74 Kirchenasyle mit 80 Personen gibt es derzeit in den evangelischen Kirchengemeinden in Bayern, in den katholischen bayerischen Kirchengemeinden sind es etwa doppelt so viele. Tendenz steigend, verlässliche bundesweite Zahlen gibt es nicht. Die ökumenische Bundesarbeitsgemeinschaft "Asyl in der Kirche" weiß derzeit von 309 Kirchenasylen mit mindestens 512 Personen, davon etwa 129 Kinder. 250 der Kirchenasyle sind sogenannte Dublin-Fälle, also solche, bei denen die Flüchtlinge gemäß den EU-Zuständigkeitsregeln nach Bulgarien, Ungarn oder Italien zurückgeschoben werden sollen.

Hunderte Flüchtlinge leben im Kirchenasyl

Bekannt geworden sind Strafverfahren wegen Gewährung von Kirchenasyl nur in Bayern.
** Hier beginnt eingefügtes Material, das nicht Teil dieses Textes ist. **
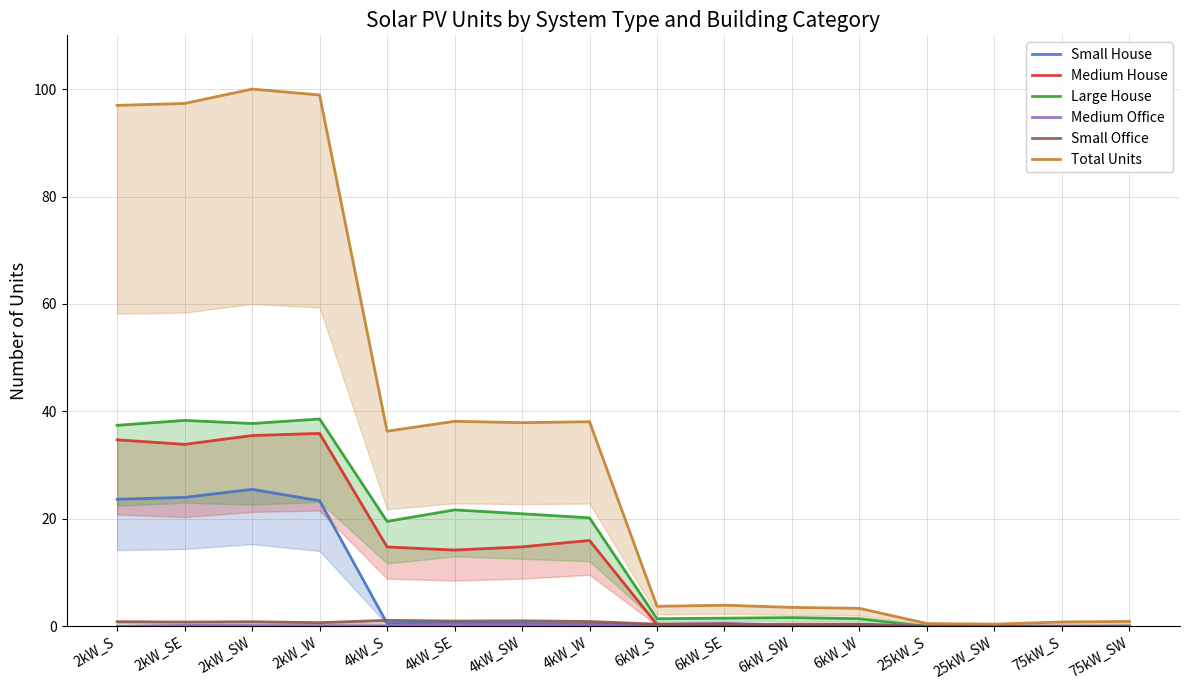

Reading left to right, transcribe all the data shown in this chart.

Small House: 2kW_S=23.7	2kW_SE=24.0	2kW_SW=25.5	2kW_W=23.4	4kW_S=0.6	4kW_SE=0.6	4kW_SW=0.5	4kW_W=0.5	6kW_S=0.0	6kW_SE=0.0	6kW_SW=0.0	6kW_W=0.0	25kW_S=0.0	25kW_SW=0.0	75kW_S=0.0	75kW_SW=0.0
Medium House: 2kW_S=34.7	2kW_SE=33.9	2kW_SW=35.5	2kW_W=35.9	4kW_S=14.8	4kW_SE=14.2	4kW_SW=14.8	4kW_W=16.0	6kW_S=0.3	6kW_SE=0.3	6kW_SW=0.4	6kW_W=0.4	25kW_S=0.0	25kW_SW=0.0	75kW_S=0.0	75kW_SW=0.0
Large House: 2kW_S=37.4	2kW_SE=38.3	2kW_SW=37.8	2kW_W=38.6	4kW_S=19.5	4kW_SE=21.7	4kW_SW=21.0	4kW_W=20.2	6kW_S=1.4	6kW_SE=1.5	6kW_SW=1.6	6kW_W=1.4	25kW_S=0.0	25kW_SW=0.0	75kW_S=0.0	75kW_SW=0.0
Medium Office: 2kW_S=0.0	2kW_SE=0.2	2kW_SW=0.1	2kW_W=0.1	4kW_S=0.1	4kW_SE=0.3	4kW_SW=0.2	4kW_W=0.2	6kW_S=0.3	6kW_SE=0.5	6kW_SW=0.2	6kW_W=0.3	25kW_S=0.0	25kW_SW=0.0	75kW_S=0.0	75kW_SW=0.1
Small Office: 2kW_S=0.9	2kW_SE=0.8	2kW_SW=0.9	2kW_W=0.7	4kW_S=1.1	4kW_SE=1.0	4kW_SW=1.0	4kW_W=0.9	6kW_S=0.4	6kW_SE=0.4	6kW_SW=0.2	6kW_W=0.3	25kW_S=0.0	25kW_SW=0.0	75kW_S=0.0	75kW_SW=0.0
Total Units: 2kW_S=97.0	2kW_SE=97.3	2kW_SW=100.0	2kW_W=98.9	4kW_S=36.3	4kW_SE=38.2	4kW_SW=37.9	4kW_W=38.1	6kW_S=3.7	6kW_SE=3.9	6kW_SW=3.5	6kW_W=3.4	25kW_S=0.5	25kW_SW=0.4	75kW_S=0.8	75kW_SW=0.9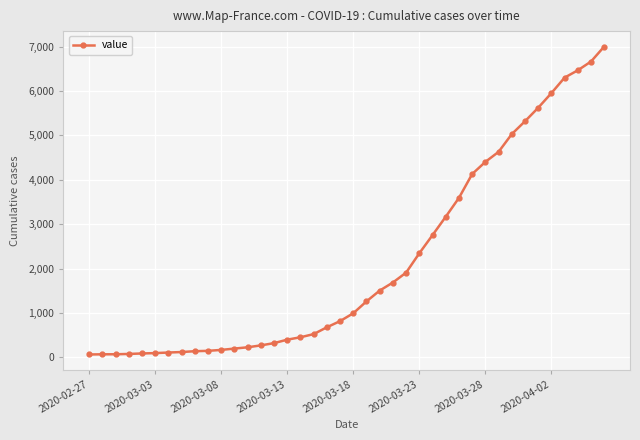

What is the greatest value displayed?

7004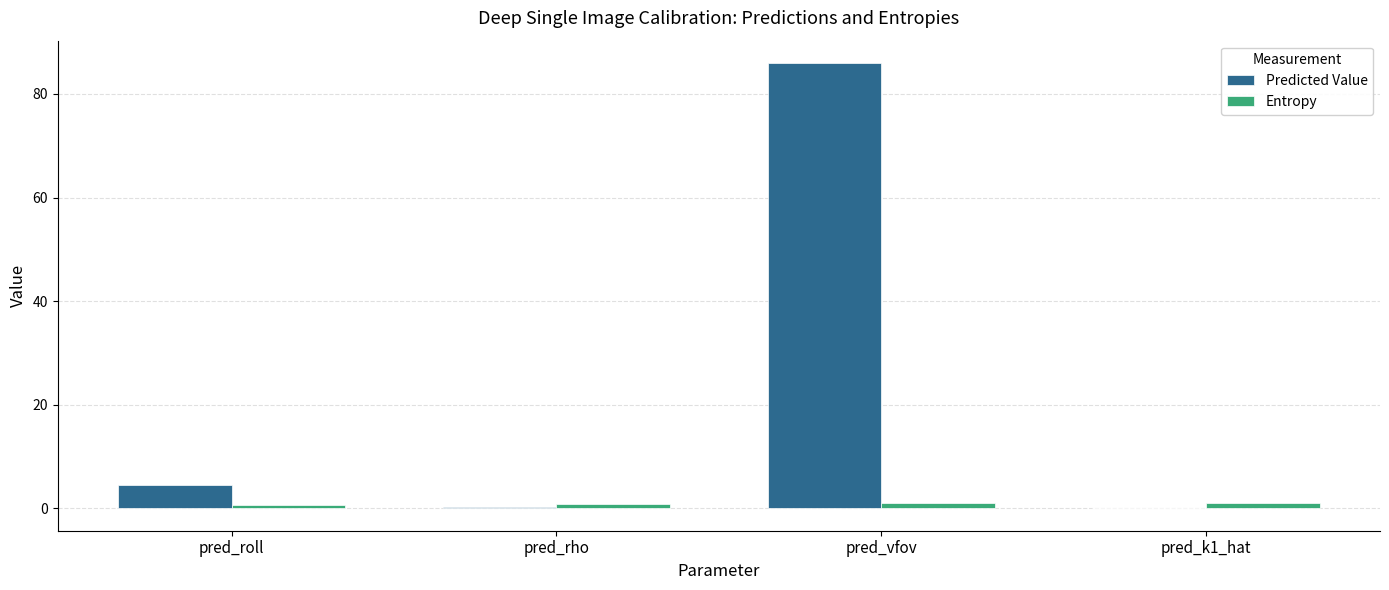

Count the number of data series in this chart.

2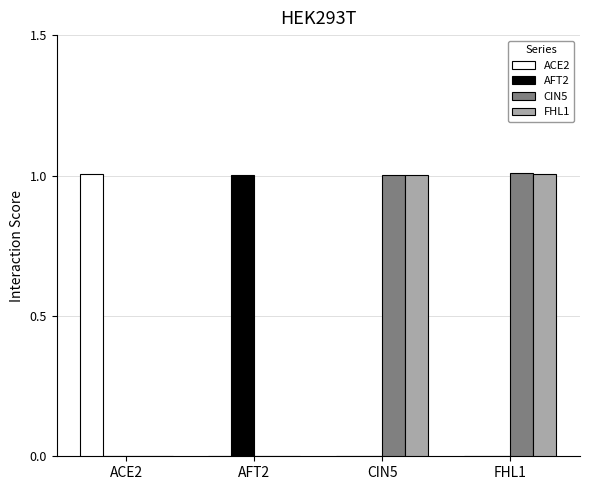

Reading left to right, list all the values displayed in this chart.

ACE2: ACE2=1.0	AFT2=0.0	CIN5=0.0	FHL1=0.0
AFT2: ACE2=0.0	AFT2=1.0	CIN5=0.0	FHL1=0.0
CIN5: ACE2=0.0	AFT2=0.0	CIN5=1.0	FHL1=1.0
FHL1: ACE2=0.0	AFT2=0.0	CIN5=1.0	FHL1=1.0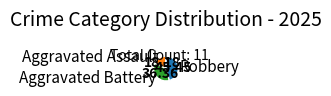

Do Aggravated Assault and Robbery together represent more than half of the pie?

Yes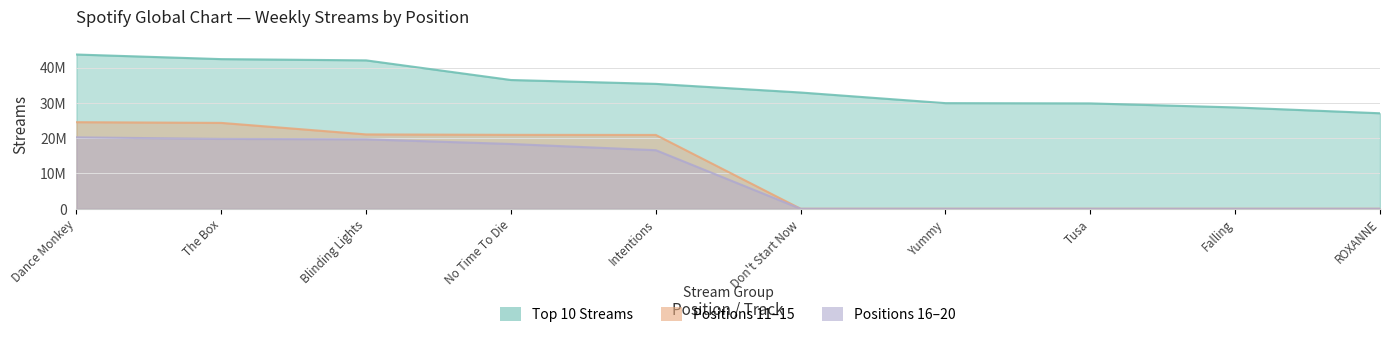

At how many categories does at least one series exceed 5435695?

10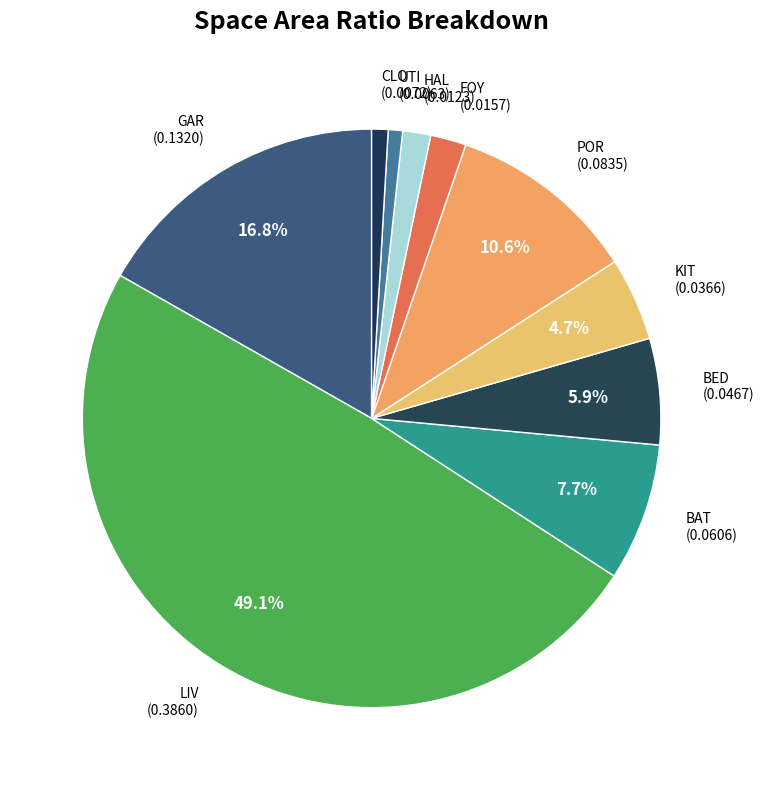

Combined, do KIT and UTI account for over 50%?

No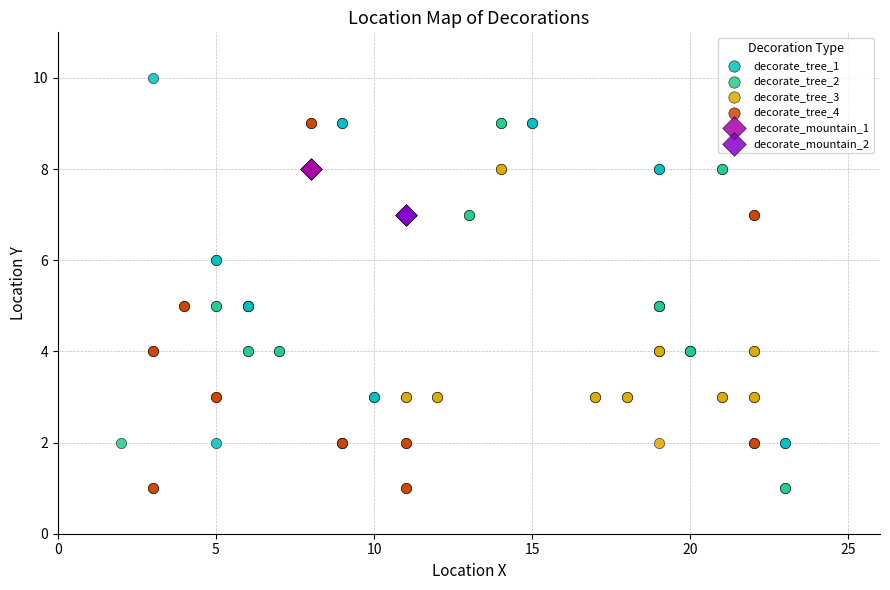

Which series reaches the maximum Y coordinate?

decorate_tree_1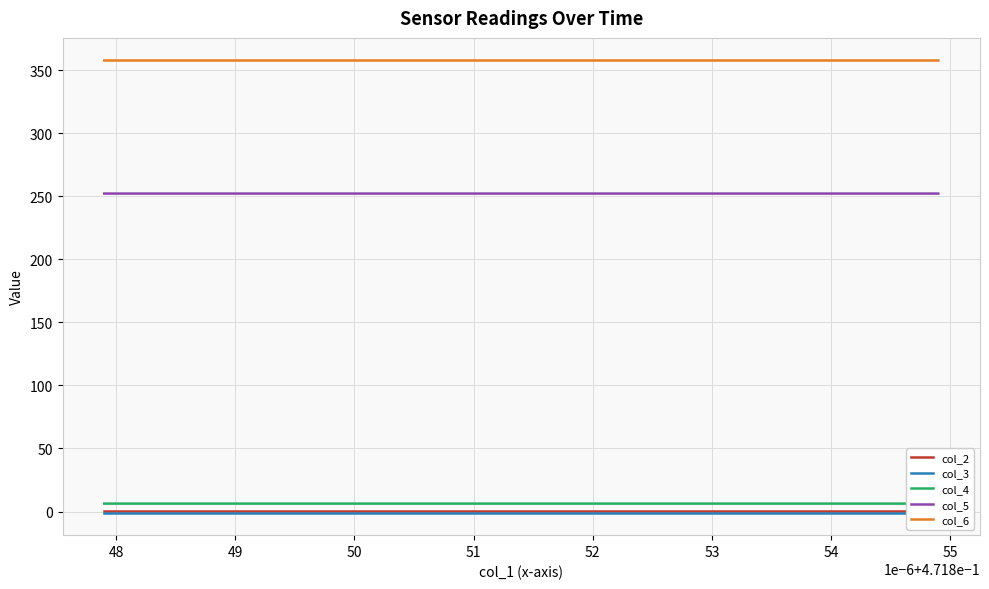

At which label is col_6 closest to 357?

49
Zahlen dazu konnte oder wollte das bayerische Justizministerium auf Anfrage nicht nennen: "Der Eindruck zunehmender Strafverfolgung dürfte mit dem vermehrten Zuzug von Flüchtlingen nach Bayern und der damit einhergehenden Zunahme von sogenanntem Kirchenasyl zusammenhängen", ließ Justizminister Winfried Bausback (CSU) auf Anfrage der SZ mitteilen.

Die Gewährung von Kirchenasyl sei aber kein Merkmal, das in der Geschäftsstatistik oder in der Strafverfolgungsstatistik erfasst würde. Und: Es gebe keine Vorgabe aus dem Ministerium, solche Verfahren einzuleiten. Es gelte aber, so Bausback, das Legalitätsprinzip: "Die Pflicht der Staatsanwaltschaften, auch in Fällen des sogenannten Kirchenasyls einzuschreiten, ergibt sich daher seit jeher aus dem Gesetz."

Die Landessynode der Evangelischen Kirche hat sich auf ihrer Sitzung in Coburg im März mit dem "deutlichen Anstieg staatsanwaltschaftlicher Ermittlungen gegen Pfarrerinnen und Pfarrer" befasst. Mittlerweile, so heißt im Sitzungsprotokoll, "wird selbst bei abgeschlossenen Kirchenasylen, die Jahre zurückliegen, ermittelt". Das Protokoll spricht von einer aktuellen "Änderung der Ermittlungspraxis in Bayern". Der Landeskirchenrat hat vor einiger Zeit beschlossen, dass Geldauflagen und Geldstrafen nicht aus Kirchensteuermitteln gezahlt werden können. "Auch bei einer Freiheitsstrafe würde diese", so heißt es in einer Stellungnahme, "niemand stellvertretend antreten können". Aber die Rechtsanwalts- und Verfahrenskosten werden von der Landeskirche übernommen.